What is being asked — Give back the entries in full, exactly as they are written.

*****

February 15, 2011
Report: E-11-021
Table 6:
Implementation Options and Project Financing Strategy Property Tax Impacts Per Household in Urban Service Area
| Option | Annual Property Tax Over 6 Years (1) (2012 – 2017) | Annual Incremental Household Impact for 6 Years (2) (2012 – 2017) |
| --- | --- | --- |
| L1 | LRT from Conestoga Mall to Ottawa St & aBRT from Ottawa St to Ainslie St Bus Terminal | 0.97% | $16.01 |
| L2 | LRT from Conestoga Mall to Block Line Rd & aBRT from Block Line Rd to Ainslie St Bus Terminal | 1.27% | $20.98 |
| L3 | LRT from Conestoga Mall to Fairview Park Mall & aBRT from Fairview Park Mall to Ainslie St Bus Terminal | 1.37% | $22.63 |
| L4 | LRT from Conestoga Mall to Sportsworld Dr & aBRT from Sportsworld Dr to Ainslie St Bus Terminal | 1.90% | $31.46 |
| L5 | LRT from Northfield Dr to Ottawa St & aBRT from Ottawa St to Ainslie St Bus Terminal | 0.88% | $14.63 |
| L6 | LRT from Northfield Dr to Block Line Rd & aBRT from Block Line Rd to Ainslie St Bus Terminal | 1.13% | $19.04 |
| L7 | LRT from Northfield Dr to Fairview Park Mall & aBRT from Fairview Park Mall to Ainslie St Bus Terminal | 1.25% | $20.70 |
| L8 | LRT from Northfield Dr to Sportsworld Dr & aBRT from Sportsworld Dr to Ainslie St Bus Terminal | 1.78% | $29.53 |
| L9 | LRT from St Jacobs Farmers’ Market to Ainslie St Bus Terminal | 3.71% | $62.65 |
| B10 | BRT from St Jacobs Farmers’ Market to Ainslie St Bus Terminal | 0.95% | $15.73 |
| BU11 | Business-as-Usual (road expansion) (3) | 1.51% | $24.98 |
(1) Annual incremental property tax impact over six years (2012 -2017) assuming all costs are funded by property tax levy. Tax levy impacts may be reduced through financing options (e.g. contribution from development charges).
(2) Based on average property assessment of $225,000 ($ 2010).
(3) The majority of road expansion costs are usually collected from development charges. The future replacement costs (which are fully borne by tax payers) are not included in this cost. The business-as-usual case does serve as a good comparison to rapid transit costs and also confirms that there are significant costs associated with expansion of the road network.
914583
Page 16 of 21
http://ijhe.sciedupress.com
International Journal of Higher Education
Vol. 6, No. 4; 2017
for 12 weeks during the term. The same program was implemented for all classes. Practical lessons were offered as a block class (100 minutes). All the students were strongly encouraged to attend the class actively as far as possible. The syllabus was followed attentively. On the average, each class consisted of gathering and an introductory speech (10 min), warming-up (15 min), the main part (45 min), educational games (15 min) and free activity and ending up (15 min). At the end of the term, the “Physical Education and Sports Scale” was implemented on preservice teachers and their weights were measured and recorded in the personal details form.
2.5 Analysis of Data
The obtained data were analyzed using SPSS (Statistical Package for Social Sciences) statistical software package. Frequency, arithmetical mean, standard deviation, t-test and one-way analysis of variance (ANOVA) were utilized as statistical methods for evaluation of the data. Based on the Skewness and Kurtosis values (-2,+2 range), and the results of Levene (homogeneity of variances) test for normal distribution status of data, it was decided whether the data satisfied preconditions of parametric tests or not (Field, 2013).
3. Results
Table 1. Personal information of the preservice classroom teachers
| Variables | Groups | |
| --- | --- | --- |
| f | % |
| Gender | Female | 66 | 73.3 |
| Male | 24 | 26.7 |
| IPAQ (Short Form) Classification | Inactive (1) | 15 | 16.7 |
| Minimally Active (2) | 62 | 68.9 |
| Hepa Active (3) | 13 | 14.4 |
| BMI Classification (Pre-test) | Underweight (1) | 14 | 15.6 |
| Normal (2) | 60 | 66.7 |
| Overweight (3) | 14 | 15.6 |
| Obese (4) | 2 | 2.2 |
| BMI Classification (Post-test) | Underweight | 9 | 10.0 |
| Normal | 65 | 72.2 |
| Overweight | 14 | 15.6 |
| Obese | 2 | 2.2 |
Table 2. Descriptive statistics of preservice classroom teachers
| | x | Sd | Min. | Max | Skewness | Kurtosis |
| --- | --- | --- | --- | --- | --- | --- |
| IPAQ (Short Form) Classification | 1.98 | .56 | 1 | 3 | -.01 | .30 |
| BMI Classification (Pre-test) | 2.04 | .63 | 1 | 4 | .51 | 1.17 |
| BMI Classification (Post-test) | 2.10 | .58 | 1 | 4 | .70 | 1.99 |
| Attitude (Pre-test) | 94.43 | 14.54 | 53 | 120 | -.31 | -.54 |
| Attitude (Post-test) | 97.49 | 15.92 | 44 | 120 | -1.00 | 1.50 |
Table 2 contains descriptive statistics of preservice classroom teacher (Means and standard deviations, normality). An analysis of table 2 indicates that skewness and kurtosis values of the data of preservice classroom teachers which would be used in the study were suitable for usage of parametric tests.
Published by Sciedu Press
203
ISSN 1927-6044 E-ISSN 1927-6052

*****

Response to the task —
February 15, 2011
Report: E-11-021
Table 6:
Implementation Options and Project Financing Strategy Property Tax Impacts Per Household in Urban Service Area
| Option | Annual Property Tax Over 6 Years (1) (2012 – 2017) | Annual Incremental Household Impact for 6 Years (2) (2012 – 2017) |
| --- | --- | --- |
| L1 | LRT from Conestoga Mall to Ottawa St & aBRT from Ottawa St to Ainslie St Bus Terminal | 0.97% | $16.01 |
| L2 | LRT from Conestoga Mall to Block Line Rd & aBRT from Block Line Rd to Ainslie St Bus Terminal | 1.27% | $20.98 |
| L3 | LRT from Conestoga Mall to Fairview Park Mall & aBRT from Fairview Park Mall to Ainslie St Bus Terminal | 1.37% | $22.63 |
| L4 | LRT from Conestoga Mall to Sportsworld Dr & aBRT from Sportsworld Dr to Ainslie St Bus Terminal | 1.90% | $31.46 |
| L5 | LRT from Northfield Dr to Ottawa St & aBRT from Ottawa St to Ainslie St Bus Terminal | 0.88% | $14.63 |
| L6 | LRT from Northfield Dr to Block Line Rd & aBRT from Block Line Rd to Ainslie St Bus Terminal | 1.13% | $19.04 |
| L7 | LRT from Northfield Dr to Fairview Park Mall & aBRT from Fairview Park Mall to Ainslie St Bus Terminal | 1.25% | $20.70 |
| L8 | LRT from Northfield Dr to Sportsworld Dr & aBRT from Sportsworld Dr to Ainslie St Bus Terminal | 1.78% | $29.53 |
| L9 | LRT from St Jacobs Farmers’ Market to Ainslie St Bus Terminal | 3.71% | $62.65 |
| B10 | BRT from St Jacobs Farmers’ Market to Ainslie St Bus Terminal | 0.95% | $15.73 |
| BU11 | Business-as-Usual (road expansion) (3) | 1.51% | $24.98 |
(1) Annual incremental property tax impact over six years (2012 -2017) assuming all costs are funded by property tax levy. Tax levy impacts may be reduced through financing options (e.g. contribution from development charges).
(2) Based on average property assessment of $225,000 ($ 2010).
(3) The majority of road expansion costs are usually collected from development charges. The future replacement costs (which are fully borne by tax payers) are not included in this cost. The business-as-usual case does serve as a good comparison to rapid transit costs and also confirms that there are significant costs associated with expansion of the road network.
914583
Page 16 of 21
http://ijhe.sciedupress.com
International Journal of Higher Education
Vol. 6, No. 4; 2017
for 12 weeks during the term. The same program was implemented for all classes. Practical lessons were offered as a block class (100 minutes). All the students were strongly encouraged to attend the class actively as far as possible. The syllabus was followed attentively. On the average, each class consisted of gathering and an introductory speech (10 min), warming-up (15 min), the main part (45 min), educational games (15 min) and free activity and ending up (15 min). At the end of the term, the “Physical Education and Sports Scale” was implemented on preservice teachers and their weights were measured and recorded in the personal details form.
2.5 Analysis of Data
The obtained data were analyzed using SPSS (Statistical Package for Social Sciences) statistical software package. Frequency, arithmetical mean, standard deviation, t-test and one-way analysis of variance (ANOVA) were utilized as statistical methods for evaluation of the data. Based on the Skewness and Kurtosis values (-2,+2 range), and the results of Levene (homogeneity of variances) test for normal distribution status of data, it was decided whether the data satisfied preconditions of parametric tests or not (Field, 2013).
3. Results
Table 1. Personal information of the preservice classroom teachers
| Variables | Groups | |
| --- | --- | --- |
| f | % |
| Gender | Female | 66 | 73.3 |
| Male | 24 | 26.7 |
| IPAQ (Short Form) Classification | Inactive (1) | 15 | 16.7 |
| Minimally Active (2) | 62 | 68.9 |
| Hepa Active (3) | 13 | 14.4 |
| BMI Classification (Pre-test) | Underweight (1) | 14 | 15.6 |
| Normal (2) | 60 | 66.7 |
| Overweight (3) | 14 | 15.6 |
| Obese (4) | 2 | 2.2 |
| BMI Classification (Post-test) | Underweight | 9 | 10.0 |
| Normal | 65 | 72.2 |
| Overweight | 14 | 15.6 |
| Obese | 2 | 2.2 |
Table 2. Descriptive statistics of preservice classroom teachers
| | x | Sd | Min. | Max | Skewness | Kurtosis |
| --- | --- | --- | --- | --- | --- | --- |
| IPAQ (Short Form) Classification | 1.98 | .56 | 1 | 3 | -.01 | .30 |
| BMI Classification (Pre-test) | 2.04 | .63 | 1 | 4 | .51 | 1.17 |
| BMI Classification (Post-test) | 2.10 | .58 | 1 | 4 | .70 | 1.99 |
| Attitude (Pre-test) | 94.43 | 14.54 | 53 | 120 | -.31 | -.54 |
| Attitude (Post-test) | 97.49 | 15.92 | 44 | 120 | -1.00 | 1.50 |
Table 2 contains descriptive statistics of preservice classroom teacher (Means and standard deviations, normality). An analysis of table 2 indicates that skewness and kurtosis values of the data of preservice classroom teachers which would be used in the study were suitable for usage of parametric tests.
Published by Sciedu Press
203
ISSN 1927-6044 E-ISSN 1927-6052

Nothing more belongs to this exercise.